Exercise details: Your reply should be an exact copy of every entry, with the pictures removed.

BEGIN Material provided

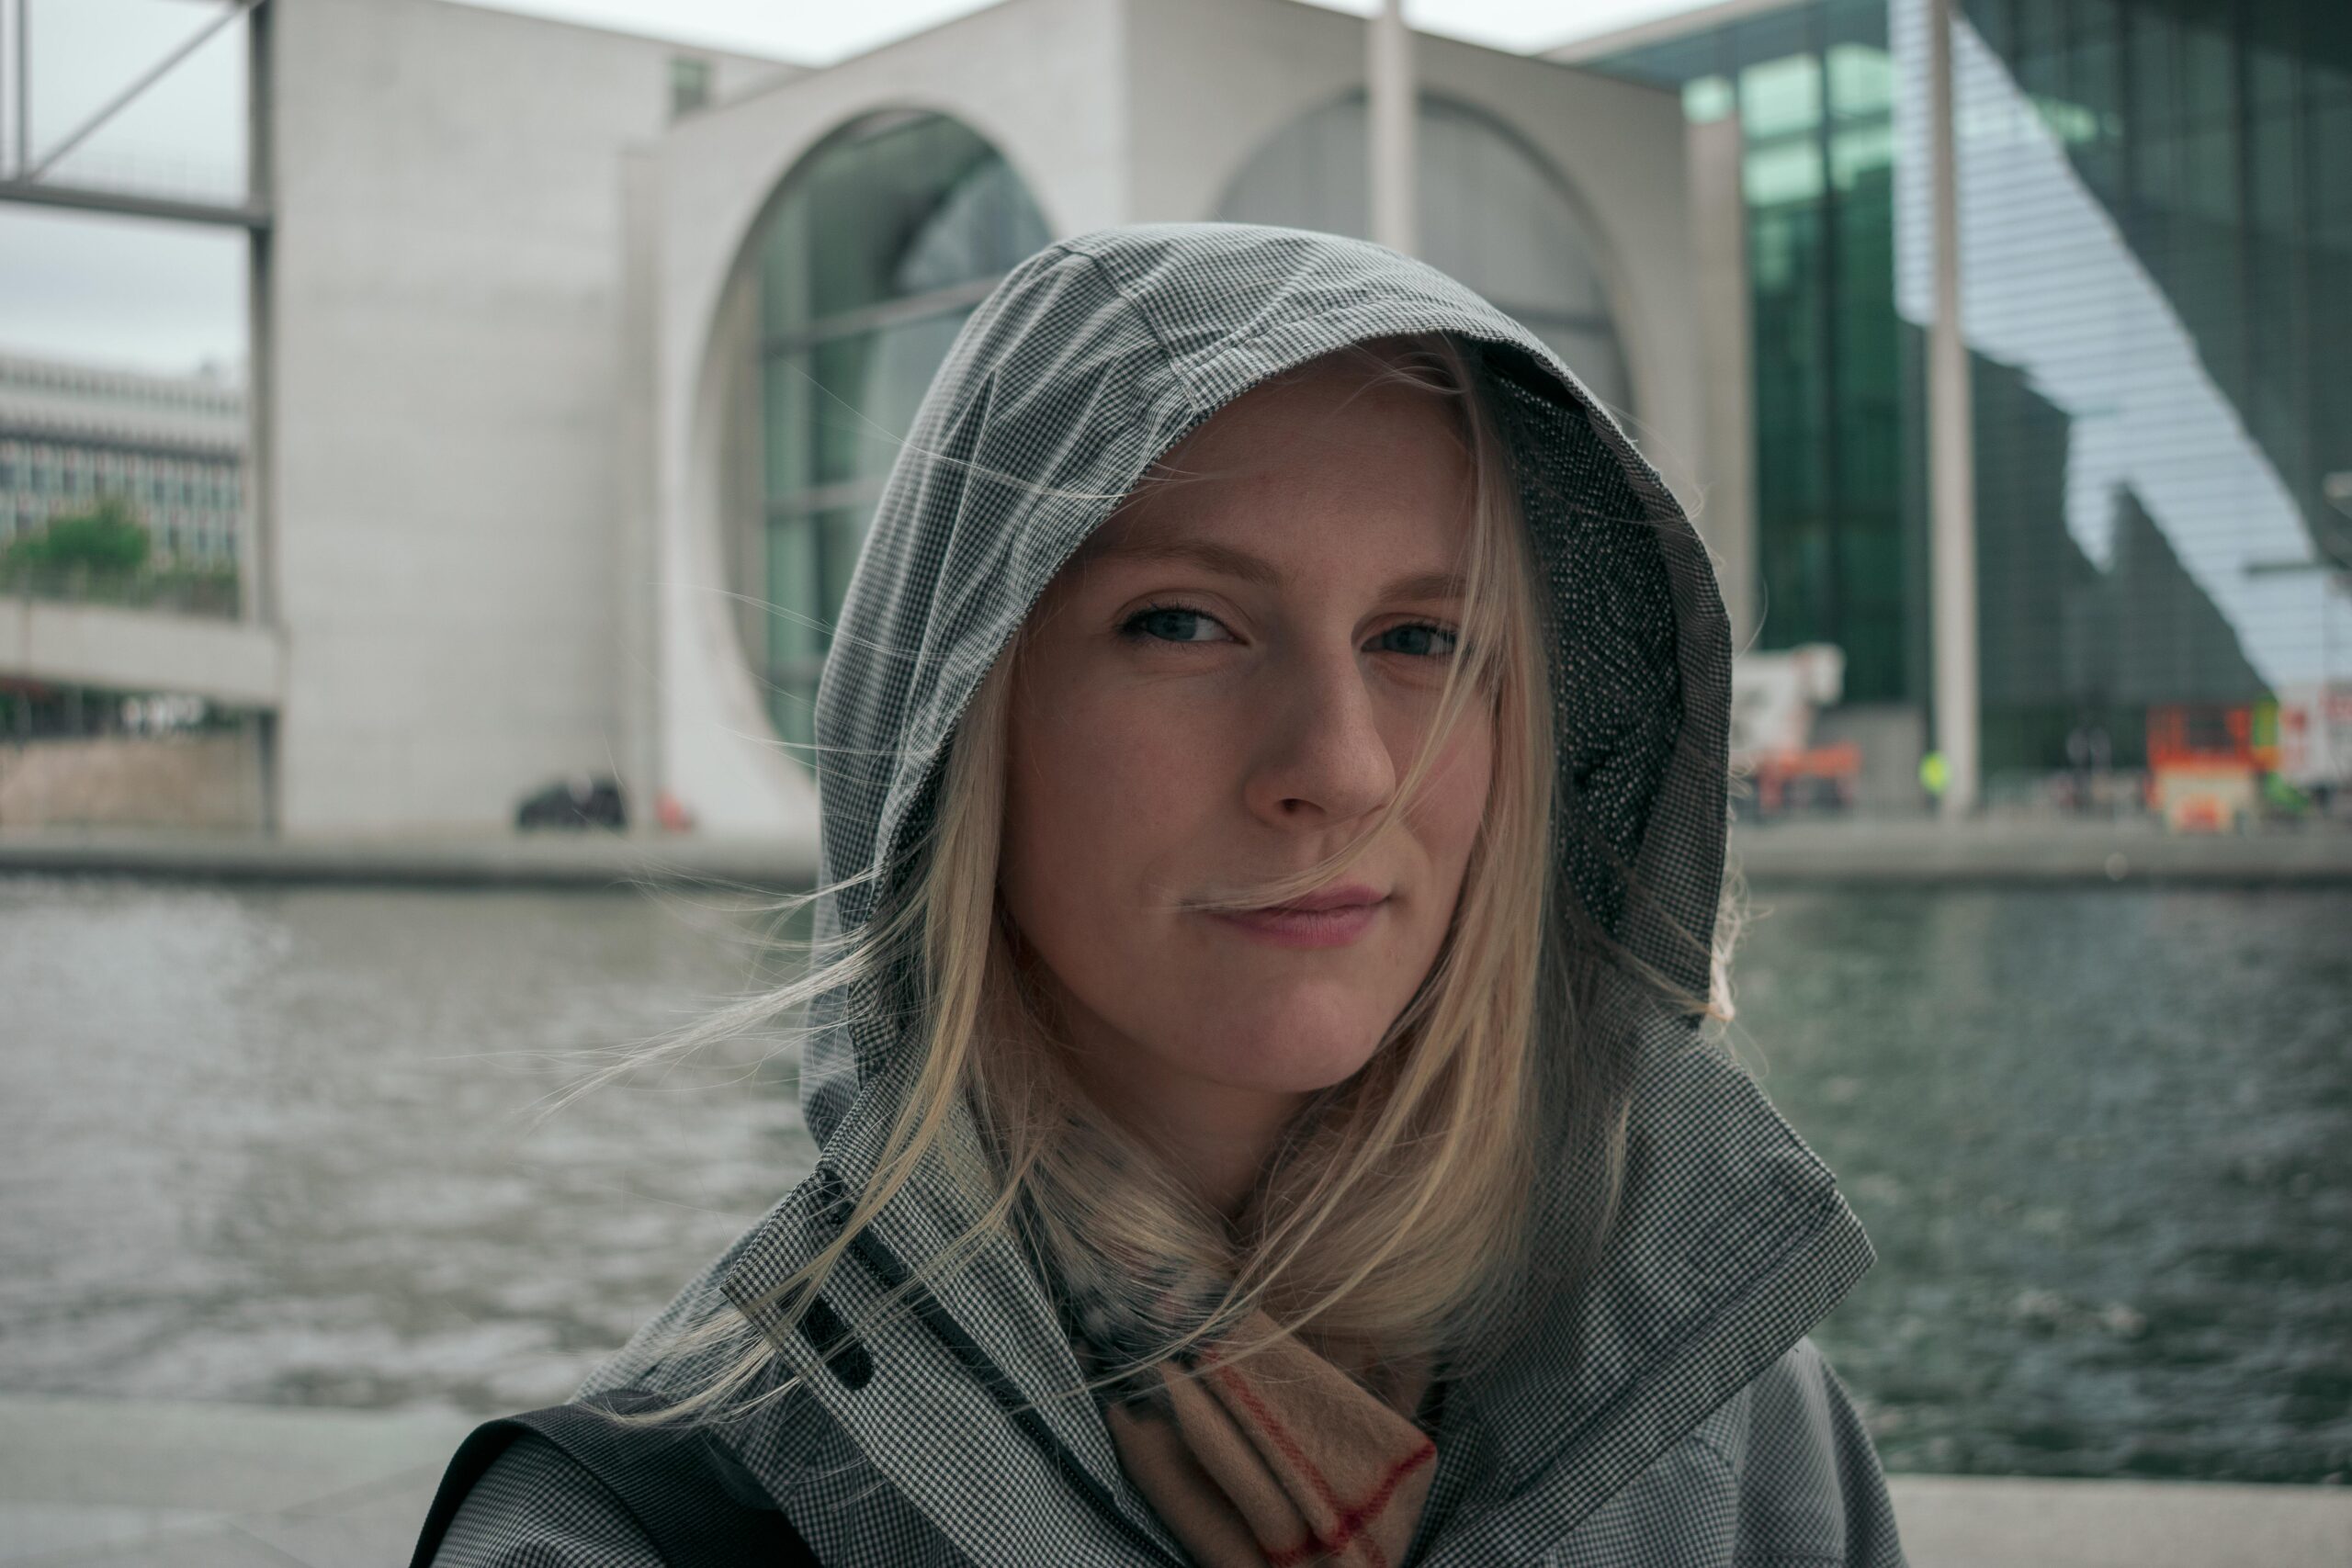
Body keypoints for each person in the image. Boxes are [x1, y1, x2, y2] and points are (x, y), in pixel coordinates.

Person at [420, 223, 1907, 1566]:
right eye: (1183, 624)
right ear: (961, 723)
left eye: (1421, 638)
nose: (1336, 764)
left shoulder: (1736, 1424)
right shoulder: (631, 1536)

END Material provided

Solution to the exercise:
Body keypoints for each person in the image. Boxes are [x1, y1, x2, y2] and points are (x, y), in pixel coordinates.

Person at [420, 223, 1907, 1566]:
right eye: (1183, 624)
right ear: (961, 723)
left eye: (1421, 638)
nose: (1336, 764)
left shoulder: (1736, 1424)
right shoulder: (631, 1536)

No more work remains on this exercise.